» **Work required**
Render every line of the records below as a numbered list, omitting any blank lines.

» **Input material**
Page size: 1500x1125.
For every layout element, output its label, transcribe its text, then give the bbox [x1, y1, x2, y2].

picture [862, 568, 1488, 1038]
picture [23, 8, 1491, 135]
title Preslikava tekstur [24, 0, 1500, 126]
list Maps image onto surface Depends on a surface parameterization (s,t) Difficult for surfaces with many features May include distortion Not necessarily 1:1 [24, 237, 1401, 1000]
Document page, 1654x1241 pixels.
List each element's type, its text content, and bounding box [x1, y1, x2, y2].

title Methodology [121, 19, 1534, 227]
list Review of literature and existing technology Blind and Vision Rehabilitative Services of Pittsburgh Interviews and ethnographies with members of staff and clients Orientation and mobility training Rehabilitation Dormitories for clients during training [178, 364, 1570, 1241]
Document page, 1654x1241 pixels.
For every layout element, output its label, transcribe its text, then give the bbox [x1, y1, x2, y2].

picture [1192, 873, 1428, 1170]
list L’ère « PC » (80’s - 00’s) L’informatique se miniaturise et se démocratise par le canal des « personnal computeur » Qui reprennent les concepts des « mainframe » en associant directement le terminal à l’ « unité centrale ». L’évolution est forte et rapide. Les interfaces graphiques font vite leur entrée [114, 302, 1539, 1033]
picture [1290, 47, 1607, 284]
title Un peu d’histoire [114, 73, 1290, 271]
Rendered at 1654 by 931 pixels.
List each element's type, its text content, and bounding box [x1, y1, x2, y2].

» **Complete output**
1. Page size: 1500x1125.
2. For every layout element, output its label, transcribe its text, then give the bbox [x1, y1, x2, y2].
3. picture [862, 568, 1488, 1038]
4. picture [23, 8, 1491, 135]
5. title Preslikava tekstur [24, 0, 1500, 126]
6. list Maps image onto surface Depends on a surface parameterization (s,t) Difficult for surfaces with many features May include distortion Not necessarily 1:1 [24, 237, 1401, 1000]
7. Document page, 1654x1241 pixels.
8. List each element's type, its text content, and bounding box [x1, y1, x2, y2].
9. title Methodology [121, 19, 1534, 227]
10. list Review of literature and existing technology Blind and Vision Rehabilitative Services of Pittsburgh Interviews and ethnographies with members of staff and clients Orientation and mobility training Rehabilitation Dormitories for clients during training [178, 364, 1570, 1241]
11. Document page, 1654x1241 pixels.
12. For every layout element, output its label, transcribe its text, then give the bbox [x1, y1, x2, y2].
13. picture [1192, 873, 1428, 1170]
14. list L’ère « PC » (80’s - 00’s) L’informatique se miniaturise et se démocratise par le canal des « personnal computeur » Qui reprennent les concepts des « mainframe » en associant directement le terminal à l’ « unité centrale ». L’évolution est forte et rapide. Les interfaces graphiques font vite leur entrée [114, 302, 1539, 1033]
15. picture [1290, 47, 1607, 284]
16. title Un peu d’histoire [114, 73, 1290, 271]
17. Rendered at 1654 by 931 pixels.
18. List each element's type, its text content, and bounding box [x1, y1, x2, y2].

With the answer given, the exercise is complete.